*ACTIVITY*.
Which lines belong in your copy? Those from the start of the data through the line with "I am a 4th year", exactly as written, without any pictures.

*THE INPUT*.
⟨

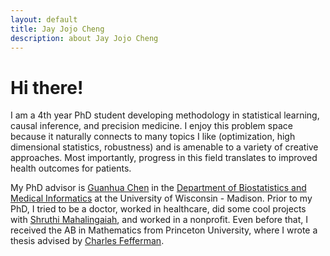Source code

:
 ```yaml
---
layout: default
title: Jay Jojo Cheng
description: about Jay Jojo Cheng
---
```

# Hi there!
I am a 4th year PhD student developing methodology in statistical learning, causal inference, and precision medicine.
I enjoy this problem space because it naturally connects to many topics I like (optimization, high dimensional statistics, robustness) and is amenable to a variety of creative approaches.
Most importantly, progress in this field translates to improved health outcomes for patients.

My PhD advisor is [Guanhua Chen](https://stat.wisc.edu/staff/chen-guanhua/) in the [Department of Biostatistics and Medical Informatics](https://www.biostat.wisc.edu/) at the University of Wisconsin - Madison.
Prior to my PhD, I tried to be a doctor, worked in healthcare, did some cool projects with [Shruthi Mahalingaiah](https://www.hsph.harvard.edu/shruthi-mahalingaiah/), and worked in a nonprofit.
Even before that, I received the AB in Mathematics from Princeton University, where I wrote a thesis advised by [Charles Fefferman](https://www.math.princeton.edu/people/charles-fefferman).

⟩

*RESULT BELOW*.
Source code

:
 ```yaml
---
layout: default
title: Jay Jojo Cheng
description: about Jay Jojo Cheng
---
```

# Hi there!
I am a 4th year PhD student developing methodology in statistical learning, causal inference, and precision medicine.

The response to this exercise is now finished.